En plus des autorisations pour le service de gestion de bases de données, les autorisations de service Oracle Cloud Infrastructure suivantes sont requises pour activer les diagnostics et la gestion des bases de données autonomes.

• Autorisations pour Autonomous Database : Pour activer les diagnostics et la gestion des bases de données autonomes, vous devez appartenir à un groupe d'utilisateurs de votre location doté de l'autorisation manage sur les types de ressource Autonomous Database. Lors de la création d'une politique, le type de ressource agrégé pour les bases de données autonomes, autonomous-database-family, peut être utilisé.
  Voici un exemple de politique qui accorde au groupe d'utilisateurs DB-MGMT-ADMIN l'autorisation d'activer les diagnostics et la gestion pour toutes les bases de données autonomes de la location :

  Allow group DB-MGMT-ADMIN to manage autonomous-database-family in tenancy

  Pour plus d'informations sur les types de ressource et les autorisations pour Autonomous Database, voir Politiques IAM pour Autonomous Database sans serveur et Politiques IAM pour Autonomous Database sur une infrastructure Exadata dédiée.

• Autorisations pour le service de réseau : Pour utiliser le point d'extrémité privé du service de gestion de bases de données et activer la communication entre le service de gestion de bases de données et une base de données Autonomous Database, vous devez avoir l'autorisation manage sur le type de ressource vnics et l'autorisation use sur le type de ressource subnets et sur le type de ressource network-security-groups ou security-lists.
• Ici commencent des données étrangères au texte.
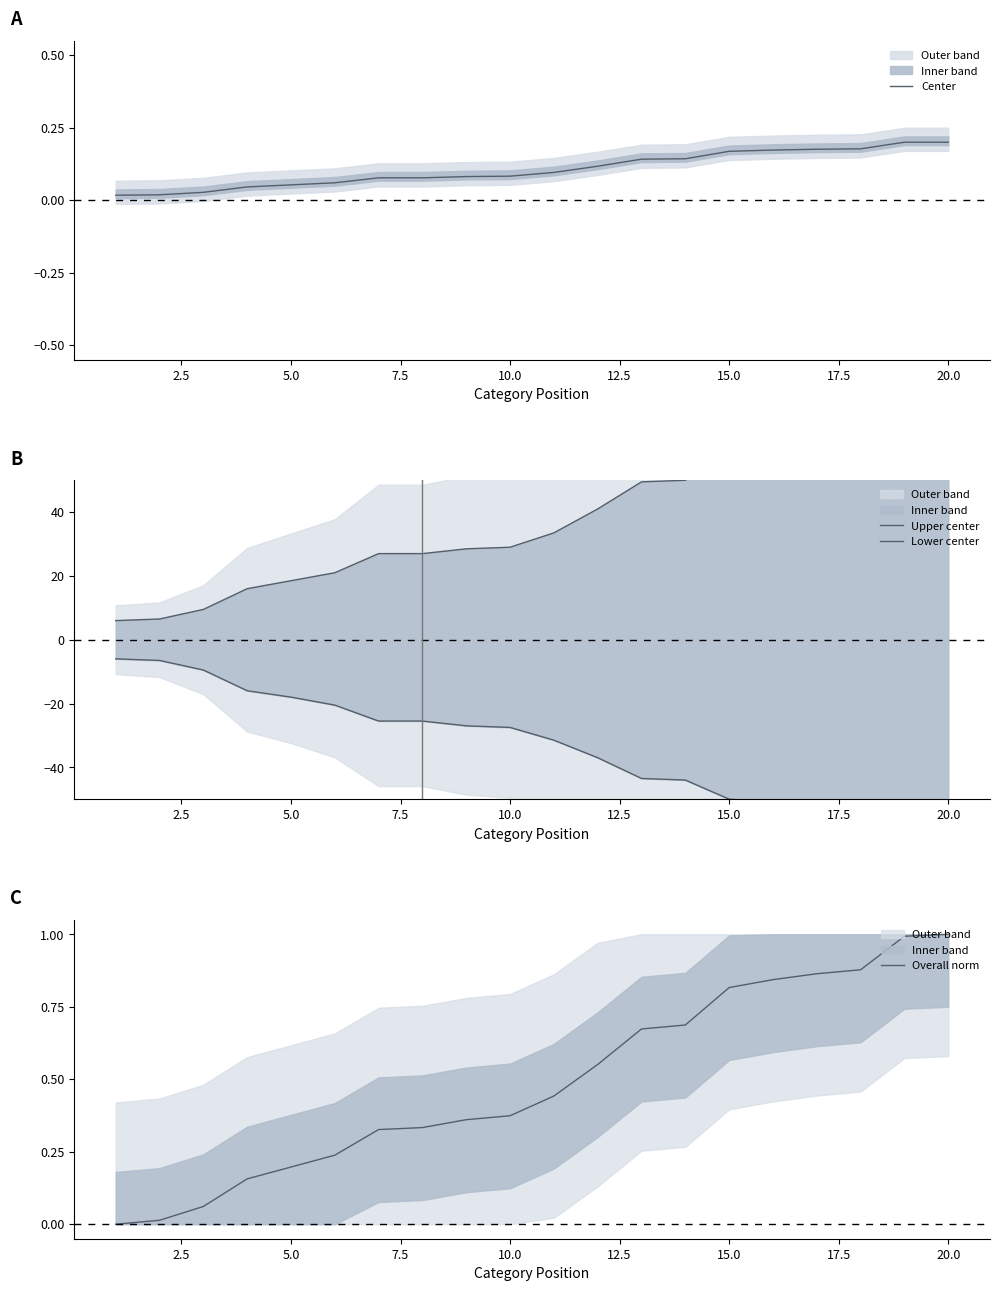

The Overall norm series shows 0.2 at 5.0. True or false?

True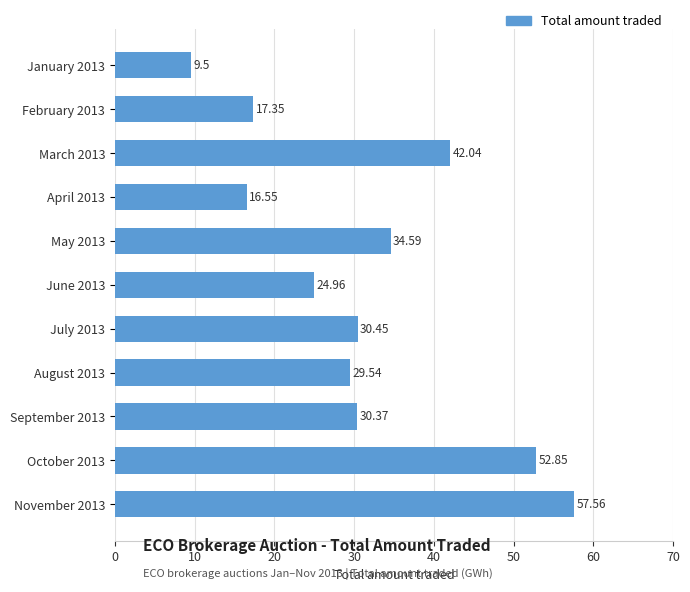

What is the difference between the maximum and minimum values?

48.1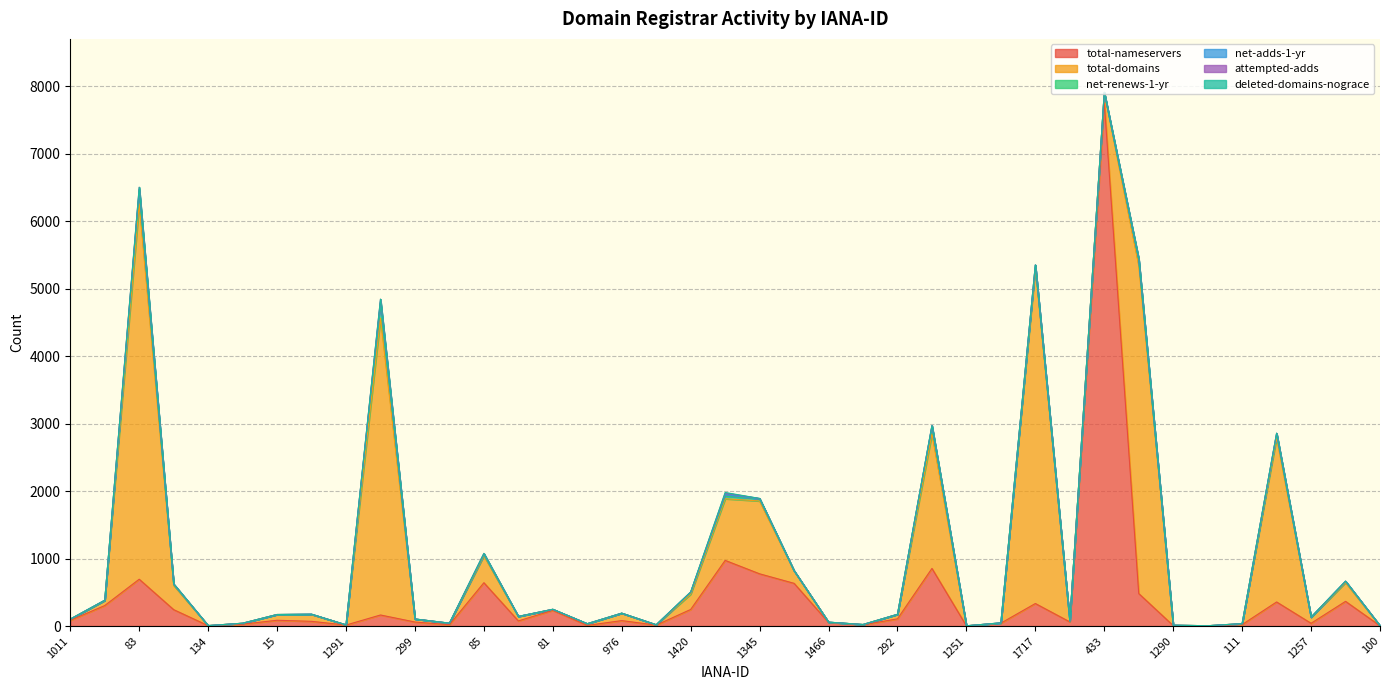

What is the difference between the second highest and minimum values in the attempted-adds series?

24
  Voici des exemples de politiques individuelles qui accordent au groupe d'utilisateurs DB-MGMT-ADMIN les autorisations requises :

  Allow group DB-MGMT-ADMIN to manage vnics in tenancy

  Allow group DB-MGMT-ADMIN to use subnets in tenancy

  Allow group DB-MGMT-ADMIN to use network-security-groups in tenancy

  ou

  Allow group DB-MGMT-ADMIN to use security-lists in tenancy

  Une seule politique utilisant le type de ressource agrégé du service de réseau accorde au groupe d'utilisateurs DB-MGMT-ADMIN les mêmes autorisations que celles décrites dans le paragraphe précédent :

  Allow group DB-MGMT-ADMIN to manage virtual-network-family in tenancy

  Pour plus d'informations sur les types de ressource et les autorisations pour le service de réseau, voir la section Réseau sous Informations détaillées sur les services de base.

• Autorisations pour le service de chambre forte : Pour créer de nouvelles clés secrètes ou utiliser des clés secrètes existantes lors de l'activation des diagnostics et de la gestion pour les bases de données autonomes, vous devez avoir l'autorisation manage sur le type de ressource agrégé secret-family.

  Voici un exemple de politique qui accorde au groupe d'utilisateurs DB-MGMT-ADMIN l'autorisation de créer et d'utiliser des clés secrètes dans la location :

  Allow group DB-MGMT-ADMIN to manage secret-family in tenancy

  En plus de la politique de groupe d'utilisateurs pour le service de chambre forte, la politique de principal de ressource suivante est requise pour accorder aux ressources de base de données gérée l'autorisation d'accéder aux clés secrètes de mot de passe d'utilisateur de base de données et aux clés secrètes de portefeuille de base de données (si le protocole TCPS a été utilisé pour se connecter à la base de données) :

  Allow any-user to read secret-family in compartment ABC where ALL {request.principal.type = dbmgmtmanageddatabase}

  Si vous voulez autoriser l'accès à une clé secrète spécifique, mettez à jour la politique à :

  Allow any-user to read secret-family in compartment ABC where ALL {target.secret.id = <Secret OCID>,request.principal.type = dbmgmtmanageddatabase}

  Pour plus d'informations sur les types de ressource et les autorisations pour le service de chambre forte, voir Informations détaillées sur le service de chambre forte.